EU reclassifies low import duty regime for beef importers

The European Commission has confirmed that key beef exporters Brazil, Argentina and Uruguay will be excluded from the European Union’s future GSP low import duty regime for emerging markets, as they are now too rich to benefit.

Brussels has released a list of countries that will qualify for this special status and the Brazilians, Argentines and Uruguayans are not included, along with middle-income countries such as Venezuela, Belarus, Russia, Kazakhstan, Malaysia and others. EU duties charged on many of their exports will rise as a result from 1 January, 2014.

A Commission note said: “Some limited drops in exports (typically in the 1% range) are expected for many of these partners.” However, it added that this could be significant where trade was large – for instance with Brazil, which exported US$161m-worth of bovine meat to Italy in 2011, US$142m to the Netherlands, US$79m, and US$33n to Spain, according to UN figures.

Across the EU, European Commission statistics reveal that all member states imported €450m-worth of beef from Brazil in 2011. As for Argentina, the EU imported €458m-worth of beef last year – although about half the volume of Brazil, at 60.8 kilo tonnes compared to Brazil’s 100.7 kilo tonnes. Meanwhile, from Uruguay, the EU imported €272m-worth of beef in 2011, or 50.7 kilo tonnes.
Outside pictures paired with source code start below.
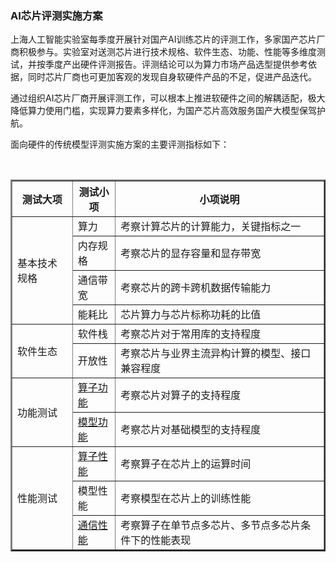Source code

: ### AI芯片评测实施方案

上海人工智能实验室每季度开展针对国产AI训练芯片的评测工作，多家国产芯片厂商积极参与。实验室对送测芯片进行技术规格、软件生态、功能、性能等多维度测试，并按季度产出硬件评测报告。评测结论可以为算力市场产品选型提供参考依据，同时芯片厂商也可更加客观的发现自身软硬件产品的不足，促进产品迭代。

通过组织AI芯片厂商开展评测工作，可以根本上推进软硬件之间的解耦适配，极大降低算力使用门槛，实现算力要素多样化，为国产芯片高效服务国产大模型保驾护航。 

面向硬件的传统模型评测实施方案的主要评测指标如下：
<table border="2px">
        <tr>
        <th>测试大项</th>
        <th>测试小项</th>
        <th>小项说明</th>
    </tr>
    <tr>
        <td rowspan="4">基本技术规格 </td>
        <td>算力</td>
        <td>考察计算芯片的计算能力，关键指标之一</td>
    </tr>
    <tr>
        <td>内存规格</td>
        <!-- <a href="https://github.com/DeepLink-org/AIChipBenchmark/blob/main/operators/speed_test/communication_bench/readme.md"></a> -->
        <td>考察芯片的显存容量和显存带宽</td>
    </tr>
    <tr>
        <td>通信带宽</td>
        <td>考察芯片的跨卡跨机数据传输能力</td>
    </tr>
    <tr>
        <td>能耗比</td>
        <td>芯片算力与芯片标称功耗的比值</td>
    </tr> 
 	<tr>
        <td rowspan="2">软件生态</td>
        <td>软件栈</td>
        <td>考察芯片对于常用库的支持程度 </td>
    </tr>
    <tr>
        <td>开放性</td>
        <td>考察芯片与业界主流异构计算的模型、接口兼容程度</td>
    </tr>
    <tr>
        <td rowspan="2">功能测试</td>
        <td><a href=="https://github.com/DeepLink-org/AIChipBenchmark/tree/main/operators/accuracy_test">算子功能 </a></td>
        <td>考察芯片对算子的支持程度</td>
    </tr>
    <tr>
        <td><a href="https://github.com/DeepLink-org/AIChipBenchmark/blob/main/models/readme.md">模型功能 </a></td>
        <td>考察芯片对基础模型的支持程度</td>
    </tr>
    <tr>
        <td rowspan="3">性能测试</td>
        <td><a href ="https://github.com/DeepLink-org/AIChipBenchmark/blob/main/operators/speed_test/readme.md">算子性能 </a></td>
        <td>考察算子在芯片上的运算时间</td>
    </tr>
    <tr>
        <td>模型性能</td>
        <td>考察模型在芯片上的训练性能</td>
    </tr>
    <tr>
        <td><a href="https://github.com/DeepLink-org/AIChipBenchmark/blob/main/operators/speed_test/communication_bench/readme.md">通信性能</a></td>
        <td>考察算⼦在单节点多芯⽚、多节点多芯⽚条件下的性能表现</td>
    </tr>
</table>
For those poorer countries left inside the GSP system, the Commission announced a string of products and inputs that would henceforth be imported duty free into the EU. This includes widely-used meat preservative and colouring additive sodium nitrate. It is found in bacon, sausages, hot dogs, ham, smoked meats, patés and more. And this input is bought in major volumes; in 2011, the EU imported US$55.9m-worth from all sources in packs weighing more than 10kg, says UN data. Artificial sodium nitrate currently attracts a 6.5% duty when imported into the EU from many countries, including those that will continue to be covered by the GSP regime after January 2014.

The Commission note said: “The new scheme will be focused on fewer beneficiaries (89 countries) to ensure more impact on countries most in need.” That will include China, India, Vietnam, Thailand and many sub-Saharan African countries. If the newly excluded countries suffer recessions, they might be re-admitted, stressed the Commission.